特に、佐久平は高速交通網時代を目前にひかえ大きく変貌しようとしている。それだけにその対応策は急務であるといわざるを得ない。
 このような時に、近代化計画発想当時から実現に至るまでの経過と対応などを集約して本書にまとめ、発刊のはこびとなったことは、誠に意義深く、喜ばしい限りである。
 本書は中込商店街近代化事業の記録としての意義を持っていると同時に「成せば成る」ということを教えているよき指導書でもあると思う。
 行間から往時の方々の労苦を読み取り、今後の商店街活性化の糧にして項きたい。
 最後に、この近代化事業に係わった行政関係機関の皆様並びに組合役職員の方々、さらには本書執筆に当った高地専務に改めて敬意と感謝を申しあげる次第である。

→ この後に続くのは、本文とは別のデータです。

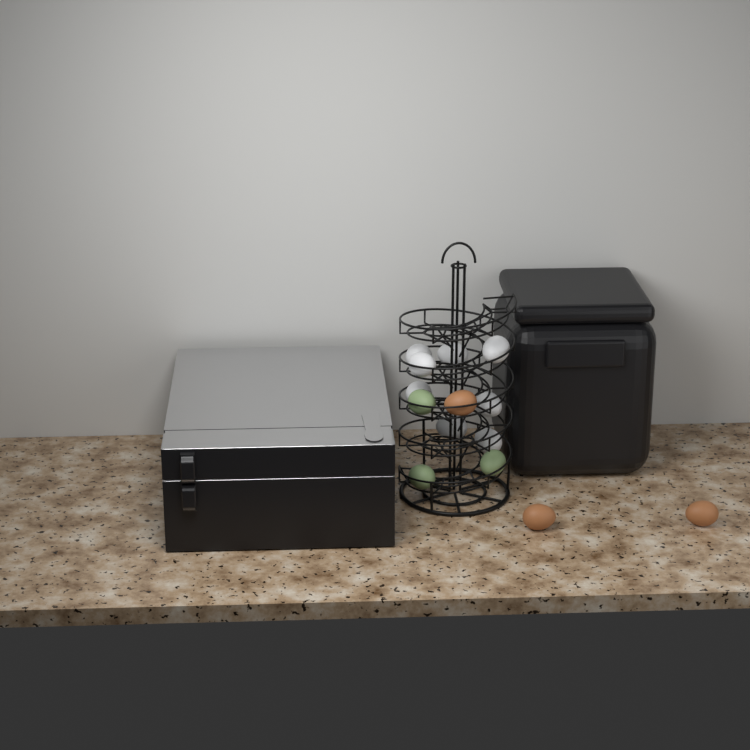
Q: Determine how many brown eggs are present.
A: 3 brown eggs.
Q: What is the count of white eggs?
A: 8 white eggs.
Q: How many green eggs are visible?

                      中込商店街協同組合    
                      初代理事長 市 川 邦 男


まえがき

 中込の橋場で「商い」の道を歩む同志104名が、商店街近代化事業に取り組むため、中込商店街協同組合を発足させたのが昭和50年2月であった。
 区画整理事業に併せての街づくり、しかも「新しいところへ新い街をつくりなおす」という全国的にあまり類例のないような事業であっただけに長い年月もかかったし困難も多かった。
 暗中模索、試行錯誤を繰り返しながらも、あらゆる困難と障害に挑戦し、これ等をひとつひとつ解決しての街づくりであった。
 行政機関の指導や助言、あるいは協力があったとはいえ、まさに「月へ行くよりもむずかしい」と言われた言葉どおりで、当時の役職員の方々の労苦は並大抵のものではなかったと言える。
 そんな中での商店街近代化事業も、その内容については新聞やテレビ、雑誌などで断片的には数多くく紹介さてれている。しかし、全体をまとめての記録はひとつも残されていない。誰かが何等かの形で記録として残しておかなければ、先人の苦労は水の泡になってしまうし経過も分からなくなってしまう。そしていつか忘れられてしまう。"誰かが"という声は前々から組合内部からも、また関係行政機関からも強く望まれていた。
 そこで、遅ればせながら私が厚顔をかえりみず、その掌に当たることになった。もちろん浅学非才で、その任でないことは十分承知のうえで、ひとつの記録を残すという意味から筆を執った次第である。
 なお本書は、あくまでも「中込商店街協同組合」当時の概要をまとめたものであり、平成元年5月に「中込商店会協同組合」に改組されてからの経過については記述を省略してあるので了とされたい。